I’ve written about the Beatitudes twice now –one book for families with young children, and now the new book, aimed at helping adult Catholics examine our lives in concrete ways, using the Beatitudes as a guide. Both times, it’s required me to rethink how I look at certain words. “Meek,” for instance, is not a quality any of us particularly prizes. As a woman, striving to find my voice in this world in a both/and rather than an either/or way (professional AND mother-wife), I’m acutely conscious of my own tendency to avoid asserting myself–to give way to others. And then to be bitter and resentful about how others’ voices are amplified above my own.

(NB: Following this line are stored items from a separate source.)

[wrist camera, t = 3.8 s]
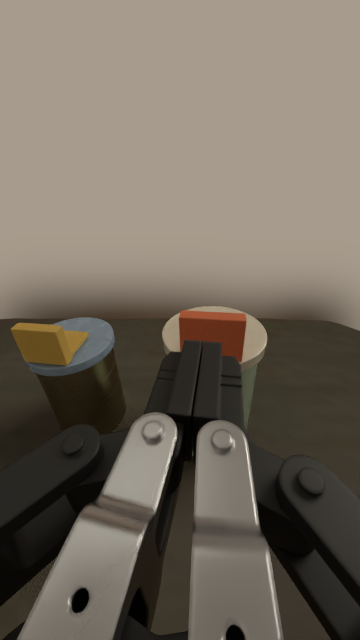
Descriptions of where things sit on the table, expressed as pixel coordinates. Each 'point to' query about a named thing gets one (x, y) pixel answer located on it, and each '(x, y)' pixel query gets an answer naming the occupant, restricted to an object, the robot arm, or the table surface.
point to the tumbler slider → (47, 343)
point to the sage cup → (251, 351)
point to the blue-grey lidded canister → (85, 380)
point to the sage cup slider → (214, 330)
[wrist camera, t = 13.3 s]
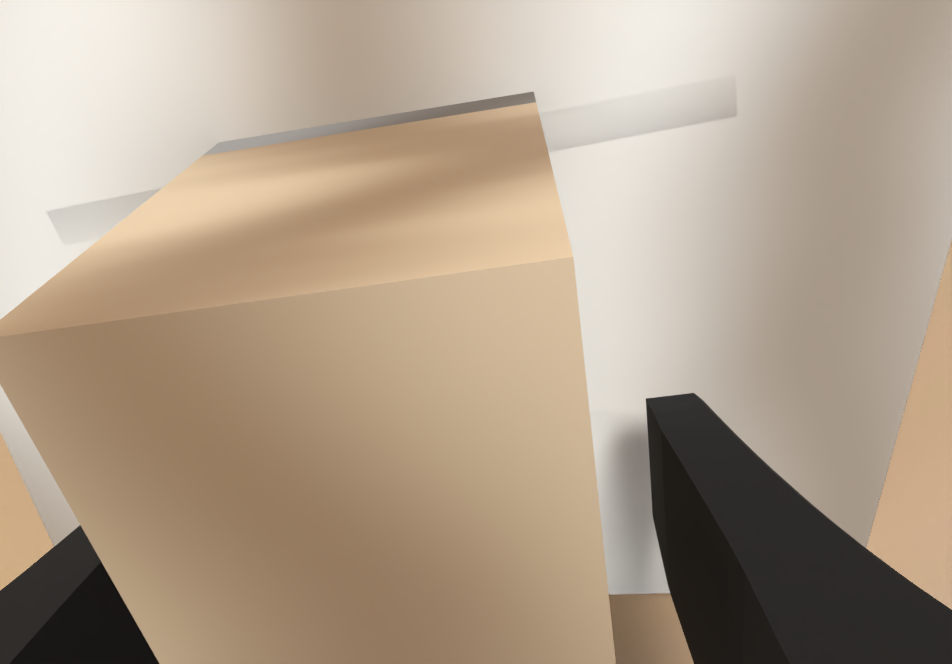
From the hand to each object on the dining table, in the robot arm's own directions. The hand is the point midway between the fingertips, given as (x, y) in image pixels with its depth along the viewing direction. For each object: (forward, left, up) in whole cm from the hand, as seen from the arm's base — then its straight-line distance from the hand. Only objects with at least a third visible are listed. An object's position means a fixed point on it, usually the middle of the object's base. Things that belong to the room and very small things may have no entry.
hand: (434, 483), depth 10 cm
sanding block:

It’s something women talk about a lot when we discuss how difficult it is to make a dent in the world: how we feel a need to subordinate our own priorities and skills and voices in favor of others. Men don’t feel this compulsion nearly as much as we do. My husband often wants me to be more assertive in professional situations. It is a constant struggle.
And so, as a woman, my first reaction to the word “meek” is to put up my claws and hiss. I don’t need any more of that, thank you very much.
But in praying about how to write this section of The Beatitudes, The Spirit whispered the bit of wisdom contained above. That nugget shaped the section of the book on meekness, framing it in a whole new way, free of the baggage I attach to it naturally.
I realize now that meekness–real meekness, not some pale, distorted earthly version–is a trait I will spend the rest of my life trying to master.